§ Exercise instructions:
Copy out the entries word for word, leaving images aside.

§ Stored data:
□ □ □ □ □ □ □

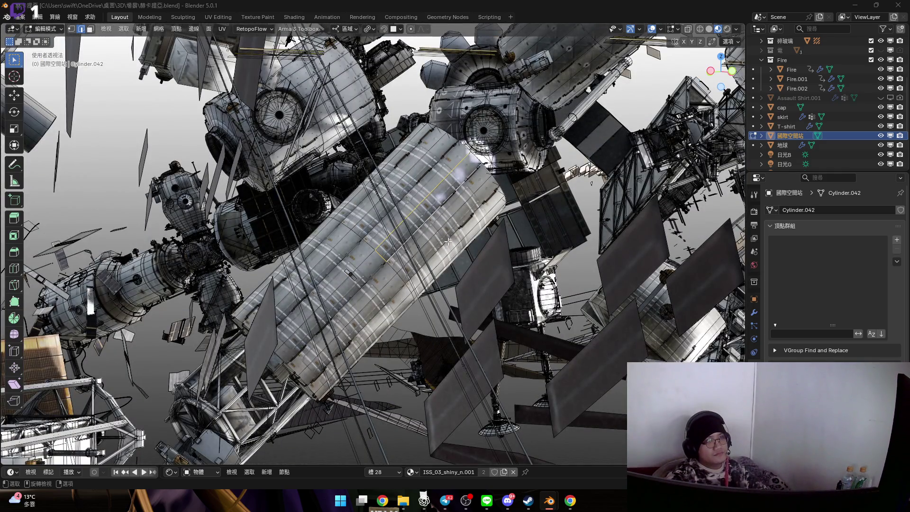
mouse_move(461, 204)
middle_mouse_down()
mouse_move(437, 231)
mouse_move(445, 238)
middle_mouse_up()
key("Tab")
scroll(445, 237, "up", 2)
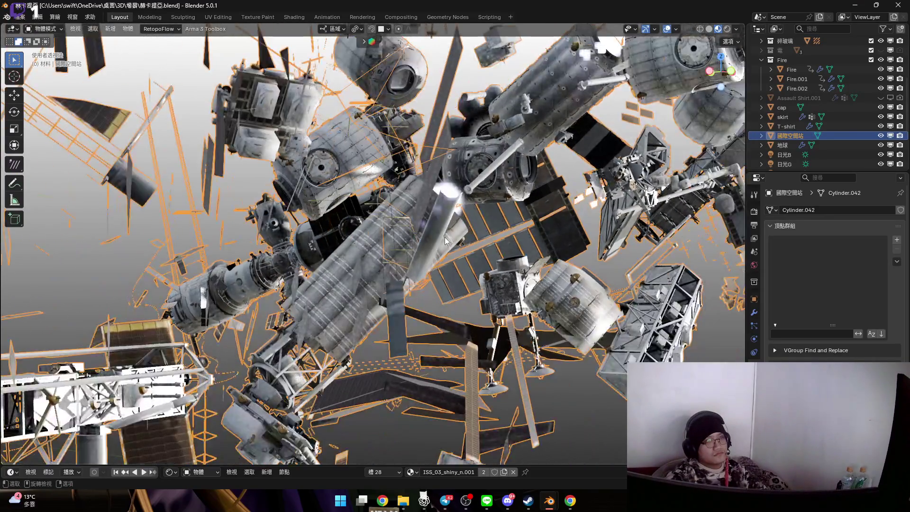
key("KP_0")
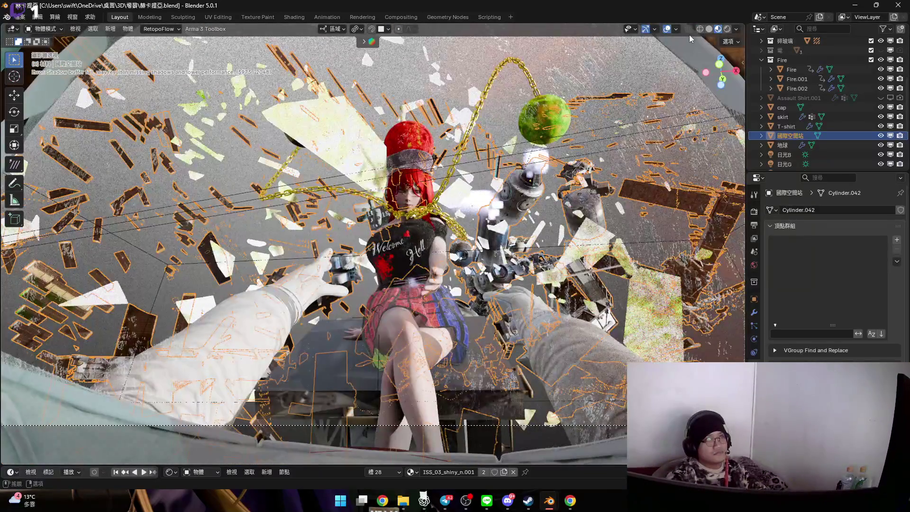
left_click(736, 30)
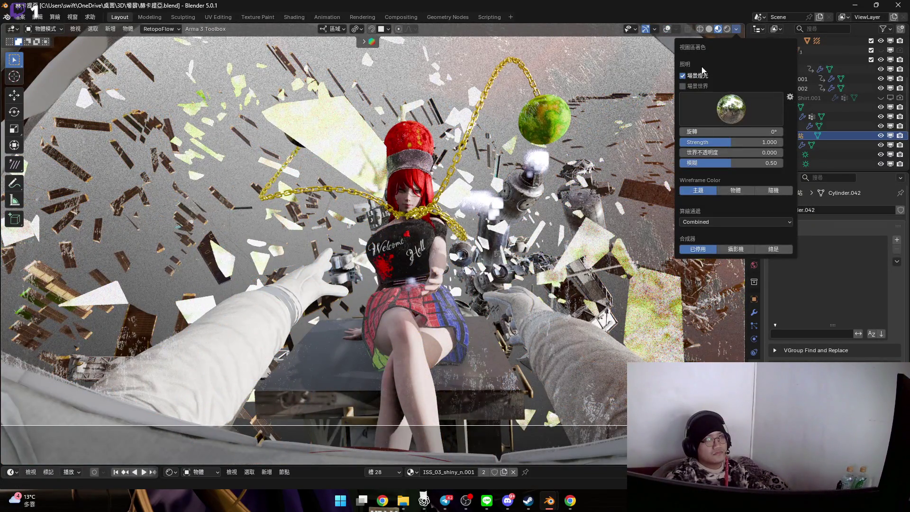
Enable Scene World lighting in viewport shading and switch to Rendered shading
left_click(691, 87)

□ □ □ □ □ □ □

§ Output of the exercise:
mouse_move(461, 204)
middle_mouse_down()
mouse_move(437, 231)
mouse_move(445, 238)
middle_mouse_up()
key("Tab")
scroll(445, 237, "up", 2)
key("KP_0")
left_click(736, 30)
Enable Scene World lighting in viewport shading and switch to Rendered shading
left_click(691, 87)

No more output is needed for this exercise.